Ein besonders beeindruckendes Erlebnis war der Besuch direkt bei den Produzent*innen. Eine Fahrt führte uns hierbei zur Abakoase Society, Teil der Fanteakwa Kooperative, wo Kakao angebaut wird. Dort angekommen wurden wir sehr herzlich und mit einer unglaublichen Gastfreundschaft empfangen. Dies sowohl durch den örtlichen Chief als auch von den Farmern selbst. Hierbei wurde auch eine neue Wasserstelle eingeweiht, die durch Fairtrade-Prämien und das Living Income Projekt von REWE mitfinanziert wurde.

 

Um einen intensiven Kontakt sowohl für uns aber auch die Menschen vor Ort zu ermöglichen, haben wir uns als Gruppe noch einmal aufgeteilt. So wurden wir jeweils zu zwei bzw. dritt von einer Familie nach Hause zum Essen eingeladen. Dort konnten wir in einen intensiven Austausch treten. Nicht ohne Stolz wurden wir durch die Farmer*innen auch auf ihre Kakaofarmen mitgenommen und haben dort einen direkten Einblick in die Kakaoproduktion bekommen: Frucht ernten, öffnen, fermentieren und trocknen. Dies alles in Handarbeit.  Das dies eine anstrengende und umfangreiche Arbeit ist, war mir vorher bereits bewusst. Und dabei ist der Transport über Kilometer durch Muskelkraft noch gar nicht erwähnt. Die Abläufe mit eigenen Augen zu sehen, lässt mich die Arbeit der Menschen noch mehr wertschätzen. Ich für meinen Teil kann zumindest sagen, dass ich Schokolade zukünftig anders genießen werden und dabei auch an die Menschen in Ghana denken werde.

 

Und sonst noch?

Die beiden ausgewählten Besuche waren natürlich nicht alles. Ein wenig Sightseeing in Kumasi und Accra war ebenso Teil der Woche, wie noch weitere Projekte. Wir haben die Kuapa Kokoo Co-operative und einzelne der Farmer besucht. Durch die Fairtrade Prämie werden hier z.B. soziale Gemeinschafts- und Frauenförderprojekte finanziert. Wir waren in einem Laden der Global Mamas, die z.B. handgebatikte Textilien und Shea-Butter mit traditionellen Techniken erstellen. Die Fabrik von HPW Fresh and Dry und die dortige Produktion von Trockenfrüchten konnten wir ebenso besuchen. Durch Fairtrade wurde der Bau eines Kindergartens für die Kinder der Mitarbeitenden unterstützt. Hierdurch ist es v.a. für junge Mütter weiter möglich eigenes Geld zu verdienen. Und es gäbe sicherlich noch so viel mehr zu berichten….

Ein persönliches Fazit

Nachdenklich bin ich von der Reise zurück nach Deutschland zurückgekehrt. Ich habe viel über den Fairen Handel und die Arbeit von Fairtrade in Ghana lernen dürfen. Ich konnte sehen, wie die Arbeit von Fairtrade bei den Menschen vor Ort direkt, aber auch indirekt eine Wirksamkeit entfaltet und v.a. wie froh und dankbar die Menschen hierüber sind. Selten wurde ich so herzlich von mir bisher fremden Menschen willkommen geheißen und aufgenommen. Ich habe aber auch gesehen, dass es noch viel zu tun gibt auf dem Weg zu einer globalen Gerechtigkeit.
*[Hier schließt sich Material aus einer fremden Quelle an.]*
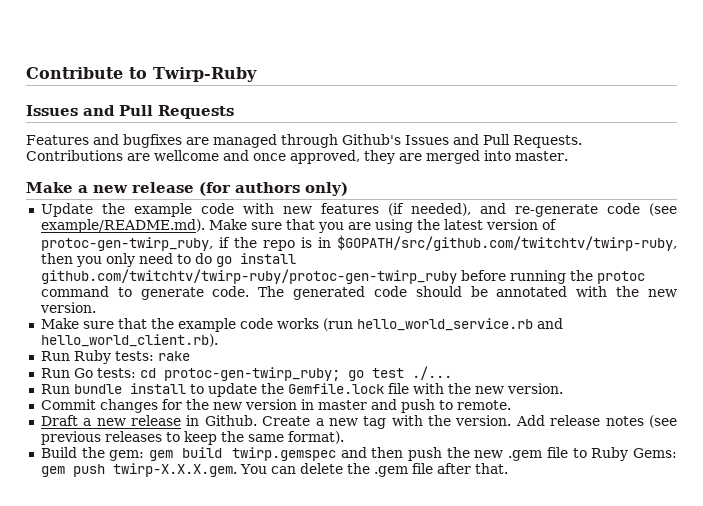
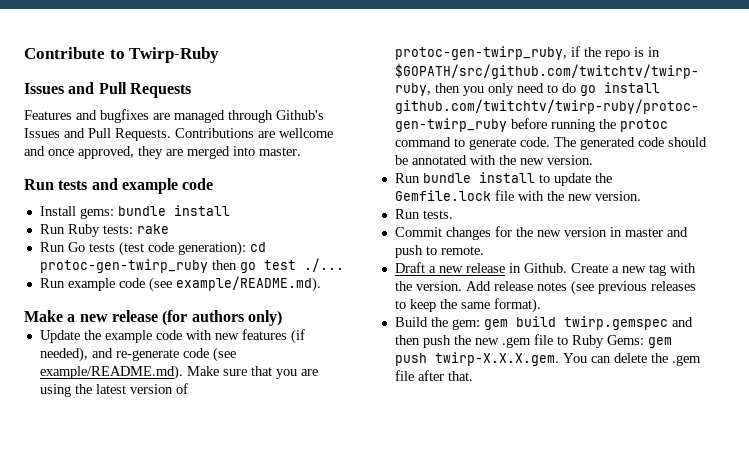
(568, 156) none -> [24,178,214,194] [39,205,230,219] [39,224,169,237] [39,241,266,256] [39,258,344,273] [39,276,321,292] // Run tests and example code // Install gems: bundle install // Run Ruby tests: rake // Run Go tests (test code generation): cd protoc-gen-twirp_ruby then go test ./... // Run example code (see example/README.md).
[40,318,563,332] [40,334,218,347] [40,350,190,364] [40,366,452,381] // Make sure that the example code works (run hello_world_service.rb and hello_world_client.rb). // Run Ruby tests: rake // Run Go tests: cd protoc-gen-twirp_ruby; go test ./... -> (593, 160) none
(563, 388) none -> [394,209,453,219] // Run tests.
Ich bin dankbar, dass ich die Möglichkeit zur Teilnahme an dieser Reise erhalten habe und damit auch meinen eigenen Horizont erweitern konnte sowie neue Perspektiven gewinnen konnte. Nach dieser Reise kann ich nun keine Schokolade mehr essen oder einen Kakao trinken ohne an die Menschen in Ghana zu denken.